After she extolled the work of Australia’s first female Prime Minister Julia Gillard on an episode of ABC’s Q&A, she was slammed for criticising Gillard’s body and clothing:

“What I want her to do is get rid of those bloody jackets … They don’t fit. Every time she turns around you’ve got that strange horizontal crease which means they cut too narrow in the hips. You’ve got a big arse Julia…”

Social media lit up with calls for Greer to “shut up” after she linked rape and bad sex in the age of #MeToo:

“Instead of thinking of rape as a spectacularly violent crime – and some rapes are – think about it as non-consensual, that is, bad sex. Sex where there is no communication, no tenderness, no mention of love. We used to talk about lovemaking.”

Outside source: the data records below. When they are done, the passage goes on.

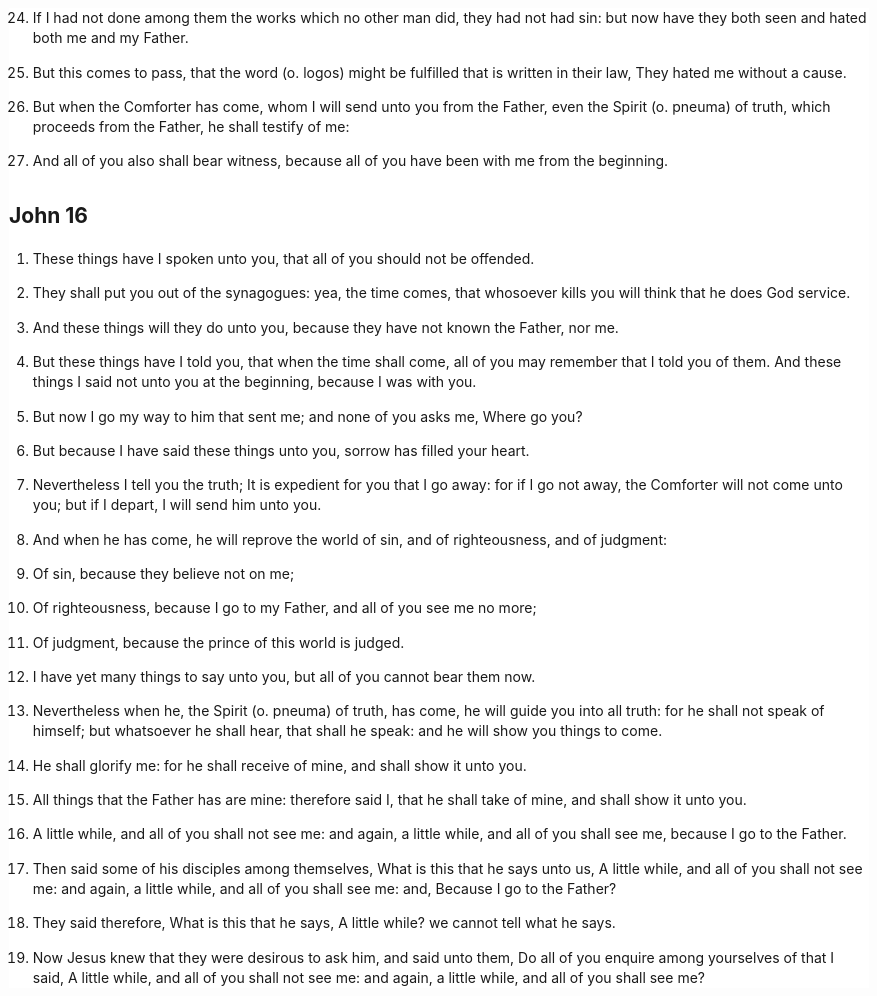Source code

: 24. If I had not done among them the works which no other man did, they had not had sin: but now have they both seen and hated both me and my Father.

25. But this comes to pass, that the word (o. logos) might be fulfilled that is written in their law, They hated me without a cause.

26. But when the Comforter has come, whom I will send unto you from the Father, even the Spirit (o. pneuma) of truth, which proceeds from the Father, he shall testify of me:

27. And all of you also shall bear witness, because all of you have been with me from the beginning.

## John 16

1. These things have I spoken unto you, that all of you should not be offended.

2. They shall put you out of the synagogues: yea, the time comes, that whosoever kills you will think that he does God service.

3. And these things will they do unto you, because they have not known the Father, nor me.

4. But these things have I told you, that when the time shall come, all of you may remember that I told you of them. And these things I said not unto you at the beginning, because I was with you.

5. But now I go my way to him that sent me; and none of you asks me, Where go you?

6. But because I have said these things unto you, sorrow has filled your heart.

7. Nevertheless I tell you the truth; It is expedient for you that I go away: for if I go not away, the Comforter will not come unto you; but if I depart, I will send him unto you.

8. And when he has come, he will reprove the world of sin, and of righteousness, and of judgment:

9. Of sin, because they believe not on me;

10. Of righteousness, because I go to my Father, and all of you see me no more;

11. Of judgment, because the prince of this world is judged.

12. I have yet many things to say unto you, but all of you cannot bear them now.

13. Nevertheless when he, the Spirit (o. pneuma) of truth, has come, he will guide you into all truth: for he shall not speak of himself; but whatsoever he shall hear, that shall he speak: and he will show you things to come.

14. He shall glorify me: for he shall receive of mine, and shall show it unto you.

15. All things that the Father has are mine: therefore said I, that he shall take of mine, and shall show it unto you.

16. A little while, and all of you shall not see me: and again, a little while, and all of you shall see me, because I go to the Father.

17. Then said some of his disciples among themselves, What is this that he says unto us, A little while, and all of you shall not see me: and again, a little while, and all of you shall see me: and, Because I go to the Father?

18. They said therefore, What is this that he says, A little while? we cannot tell what he says.

19. Now Jesus knew that they were desirous to ask him, and said unto them, Do all of you enquire among yourselves of that I said, A little while, and all of you shall not see me: and again, a little while, and all of you shall see me?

It is probably Greer’s public statements around transgender women that have attracted the most protest. In an interview after an intense no-platforming campaign to cancel a lecture Greer was scheduled to give at Cardiff University on women and power in the 20th century, she said, “Just because you lop off your penis and then wear a dress doesn’t make you a fucking woman”.

This sentiment probably links with Greer’s ideas on sexed bodies. A sympathetic reading of the comment might see it as one about being born into oppression – a rather second wave feminist sentiment that echoes the racial and queer politics of the same era. An idea that’s sometimes cited as analogous to Greer’s controversial comment is that you cannot understand what it is to be black, unless you were born black and experienced discriminations since the day of your birth. Perhaps she was suggesting we cannot understand the oppression experienced by women and girls unless we are born into a female body. Perhaps not. Either way, the comment was received as incredibly offensive and naive to transgender women’s experiences.

“People are hurtful to me all the time. Try being an old woman. I mean for goodness sake! People get hurt all the time. I’m not about to walk on eggshells.” – Germaine Greer, 2015

Greer and second wave feminists generally are at odds with intersectional feminism which is prominent today. Intersectional feminism holds that many factors beyond sex marginalise people – age, race, nationality, disability, class, faith, sexual orientation, gender identity… Different women will be oppressed to varying degrees.

Whether Greer is a trailblazer or tactless provocateur, it is doubtless her ideas have influenced the political and personal and landscapes of gender relations and feminist thinking.